Muriel Degauque, a 38-year-old Muslim convert dubbed the "Belgian kamikaze" by the media, blew herself up near a U.S. patrol in November 2005 in what was believed to be the first suicide attack by a European woman in Iraq.

Soughir denied being aware of her plans despite tapped phones conversations in which he welcomed news of her death.

Degauque came from a working-class family in the economically depressed region around Charleroi. Her partner, Issam Goris, was killed by U.S. forces in Iraq a day after her suicide attack.

Of the four men tried in absentia, Pascal Cruypenninck, another Belgian convert to Islam, was sentenced to five years.

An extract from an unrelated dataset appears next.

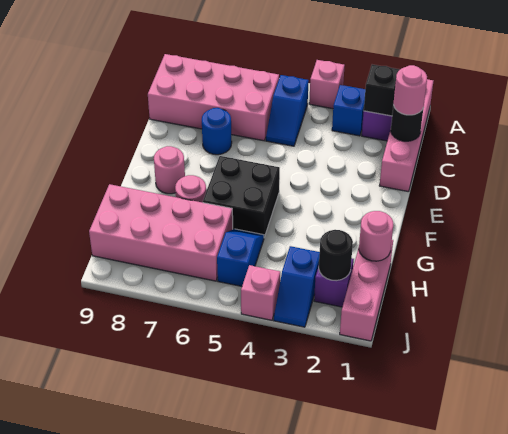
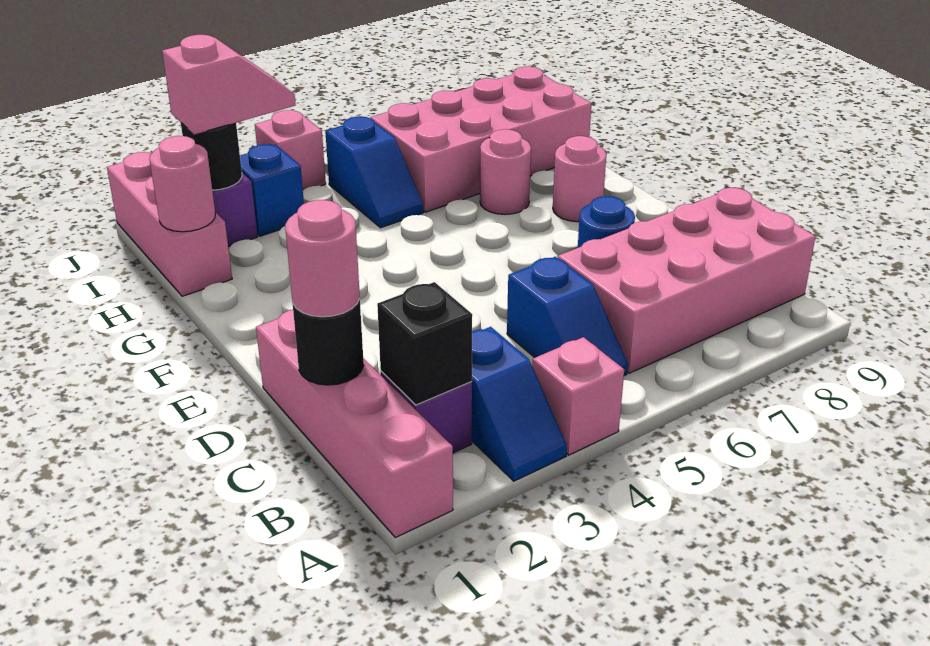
blue 1x2 slope [266,75,309,146] -> blue 1x2 slope turned to [507,257,628,376]
black 2x2 brick [203,156,280,237] -> none
none -> pink 1x2 slope [162,35,295,134]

He was accused of trying to enlist his girlfriend, a 17-year-old Rwandan, to carry out a suicide attack in Iraq with him.

Souhaieb Soughir, a Tunisian national and brother of Bilal, was sentenced to 28 months in jail.

Narbil Karmun received five years in prison, two of them suspended.

Younes Loukili, a militant who admitted fighting in Iraq against the U.S. occupation and, like Karmun, a Belgian of North African origin, received a five-year suspended sentence.

Three weeks ago, Belgium stepped up security against a potential attack, prompting by the thwarting of what authorities said was a plot to spring an al Qaeda sympathizer from jail.

Security at the court on Thursday was tight and extensive searches of the public caused the verdict to be delayed.

Analysts say that Islamic militants are using Belgium, which hosts NATO, the European Union institutions and the offices of a raft of multinational companies, as a logistics and support base for attacks in other countries.

In 2006, a Belgian court gave 11 people prison terms of up to seven years for belonging to an organization linked to the 2003 attacks in Casablanca, which killed 45 people, and the Madrid train bombings of March 2004, in which 191 people died.